Eaten in Britain until the 1930s - but horsemeat has fallen out of favour
Following stints with Reuters and the Press Association, Martin Hickman joined The Independent as a news editor in 2001. He became the Consumer Affairs Correspondent in September 2005 and has run the paper's trenchant campaigns on packaging, bank charges and factory-farmed chicken. He writes on subjects as diverse as food, finance, energy and fashion. With Tom Watson, he is author of a new book on the phone hacking scandal, Dial M for Murdoch - News Corporation and the Corruption of Britain.
Wednesday 16 January 2013
Horsemeat was eaten in Britain until the 1930s but has remained firmly off the menu ever since - despite the entreaties of Gordon Ramsay.
Five years ago, the French-trained chef said: "I've eaten horse", before extolling its virtues as a nutritious meat packed with protein, iron and Omega 3 fatty acids.
For his TV show, Janet Street-Porter, the Independent on Sunday columnist, barbecued horse at Cheltenham racecourse and dished it up to surprised punters.
She said: "In a world of mad cows, we should be opening our eyes to new types of red meat.”
The British have resolutely stuck to the carnivorous quartet of chicken, beef, lamb and pork.

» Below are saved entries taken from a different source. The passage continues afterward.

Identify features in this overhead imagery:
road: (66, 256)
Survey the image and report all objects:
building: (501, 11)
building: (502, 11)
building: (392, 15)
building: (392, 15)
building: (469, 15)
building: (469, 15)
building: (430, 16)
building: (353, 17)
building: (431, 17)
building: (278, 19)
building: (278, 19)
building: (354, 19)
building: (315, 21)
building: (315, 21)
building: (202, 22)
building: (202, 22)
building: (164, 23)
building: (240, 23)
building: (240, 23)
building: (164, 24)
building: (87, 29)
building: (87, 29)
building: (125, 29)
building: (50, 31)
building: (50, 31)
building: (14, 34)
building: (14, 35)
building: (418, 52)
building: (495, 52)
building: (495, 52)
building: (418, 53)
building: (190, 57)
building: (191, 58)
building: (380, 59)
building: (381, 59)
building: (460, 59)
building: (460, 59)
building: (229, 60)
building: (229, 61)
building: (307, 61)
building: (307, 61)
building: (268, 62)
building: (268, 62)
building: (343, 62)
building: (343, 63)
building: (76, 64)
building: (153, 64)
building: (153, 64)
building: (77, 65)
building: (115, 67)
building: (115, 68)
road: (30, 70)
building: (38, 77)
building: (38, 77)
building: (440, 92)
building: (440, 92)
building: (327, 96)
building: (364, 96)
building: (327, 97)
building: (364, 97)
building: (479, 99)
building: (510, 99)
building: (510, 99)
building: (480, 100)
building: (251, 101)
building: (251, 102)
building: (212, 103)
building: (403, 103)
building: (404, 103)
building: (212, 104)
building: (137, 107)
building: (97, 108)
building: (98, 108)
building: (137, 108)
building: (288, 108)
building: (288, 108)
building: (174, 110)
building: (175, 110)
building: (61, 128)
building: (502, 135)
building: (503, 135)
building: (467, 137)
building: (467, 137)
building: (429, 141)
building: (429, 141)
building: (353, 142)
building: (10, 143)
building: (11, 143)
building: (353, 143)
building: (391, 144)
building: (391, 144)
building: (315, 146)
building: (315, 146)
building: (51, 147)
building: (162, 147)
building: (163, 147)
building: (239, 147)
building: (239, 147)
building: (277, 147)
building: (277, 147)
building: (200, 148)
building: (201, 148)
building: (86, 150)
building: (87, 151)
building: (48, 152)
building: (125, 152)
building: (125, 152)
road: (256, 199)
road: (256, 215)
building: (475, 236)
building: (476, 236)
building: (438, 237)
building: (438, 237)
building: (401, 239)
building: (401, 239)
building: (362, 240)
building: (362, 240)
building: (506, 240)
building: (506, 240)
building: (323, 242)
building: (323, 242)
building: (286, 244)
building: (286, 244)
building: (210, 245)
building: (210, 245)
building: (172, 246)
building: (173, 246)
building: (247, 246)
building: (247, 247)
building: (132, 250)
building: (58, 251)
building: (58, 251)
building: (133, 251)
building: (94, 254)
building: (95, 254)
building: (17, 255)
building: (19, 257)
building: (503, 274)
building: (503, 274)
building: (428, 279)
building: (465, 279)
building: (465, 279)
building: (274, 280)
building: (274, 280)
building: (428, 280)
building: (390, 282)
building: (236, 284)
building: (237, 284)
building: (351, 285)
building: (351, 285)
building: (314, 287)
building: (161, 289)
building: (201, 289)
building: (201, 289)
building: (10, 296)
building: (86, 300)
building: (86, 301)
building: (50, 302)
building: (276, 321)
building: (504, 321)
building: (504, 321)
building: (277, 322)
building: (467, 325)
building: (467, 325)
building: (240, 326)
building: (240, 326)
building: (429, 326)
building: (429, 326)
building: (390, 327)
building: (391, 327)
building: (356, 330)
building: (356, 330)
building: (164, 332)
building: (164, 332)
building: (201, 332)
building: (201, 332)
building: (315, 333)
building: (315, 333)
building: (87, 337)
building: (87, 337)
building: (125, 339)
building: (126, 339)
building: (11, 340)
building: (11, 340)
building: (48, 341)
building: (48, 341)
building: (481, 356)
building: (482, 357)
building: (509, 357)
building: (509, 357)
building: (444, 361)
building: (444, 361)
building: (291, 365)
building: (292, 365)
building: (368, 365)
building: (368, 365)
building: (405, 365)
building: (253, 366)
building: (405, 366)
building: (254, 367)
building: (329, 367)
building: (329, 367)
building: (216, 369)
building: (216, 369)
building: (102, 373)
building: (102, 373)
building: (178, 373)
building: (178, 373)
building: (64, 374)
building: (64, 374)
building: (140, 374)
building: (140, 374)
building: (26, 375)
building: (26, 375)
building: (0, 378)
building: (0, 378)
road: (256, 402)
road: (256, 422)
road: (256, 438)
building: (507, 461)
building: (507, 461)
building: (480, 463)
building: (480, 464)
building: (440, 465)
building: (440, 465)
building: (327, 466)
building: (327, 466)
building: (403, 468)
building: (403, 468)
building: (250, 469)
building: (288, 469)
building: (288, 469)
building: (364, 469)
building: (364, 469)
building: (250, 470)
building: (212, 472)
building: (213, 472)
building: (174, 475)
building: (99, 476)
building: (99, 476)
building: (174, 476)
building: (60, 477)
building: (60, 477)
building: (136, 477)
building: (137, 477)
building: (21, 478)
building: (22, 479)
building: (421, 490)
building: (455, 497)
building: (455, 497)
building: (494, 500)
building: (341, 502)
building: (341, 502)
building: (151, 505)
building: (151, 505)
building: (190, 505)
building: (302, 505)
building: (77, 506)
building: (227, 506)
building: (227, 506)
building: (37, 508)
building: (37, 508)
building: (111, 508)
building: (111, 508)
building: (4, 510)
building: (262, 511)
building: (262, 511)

No British supermarket chain stocks horse (intentionally, at least), perhaps because of the likely response from animal lovers, and only a few restaurants, such as L’escargot Bleu in Edinburgh, serve "viande chevaline". Exoticmeats.co.uk sells horse fillets and burgers alongside alpaca and zebra.
Perhaps unsurprisingly for a people with a passion for racing, the Irish share Britons’ cultural aversion to horse flesh.
Professor Alan Reilly, chief executive of the country’s Food Safety Authority, which is investigating the current incident, said: "In Ireland, it is not in our culture to eat horse meat and therefore we do not expect to find it in a burger.”
Gaynor Bussell, an independent dietitian, pointed out there that there was no nutritional or food safety reason against cooking horse (which has only half the fat of beef), but added: “People find eating some meats unacceptable.”
On the Continent, the French, Belgians and Italians have no such reservations and some 200,000 horses are slaughtered for meat annually in Europe, half in Italy. France, Spain and the Netherlands also have substantial abattoir throughputs.
Animal welfare groups Peta and Humane Society International used the contamination to campaign against all meat-eating.
HSI’s EU director, Dr Joanna Swabe, said: “Here in the UK the consumption of horsemeat causes extreme disquiet, but perhaps consumers [should] think about their food choices and the suffering of all animals reared for human consumption.”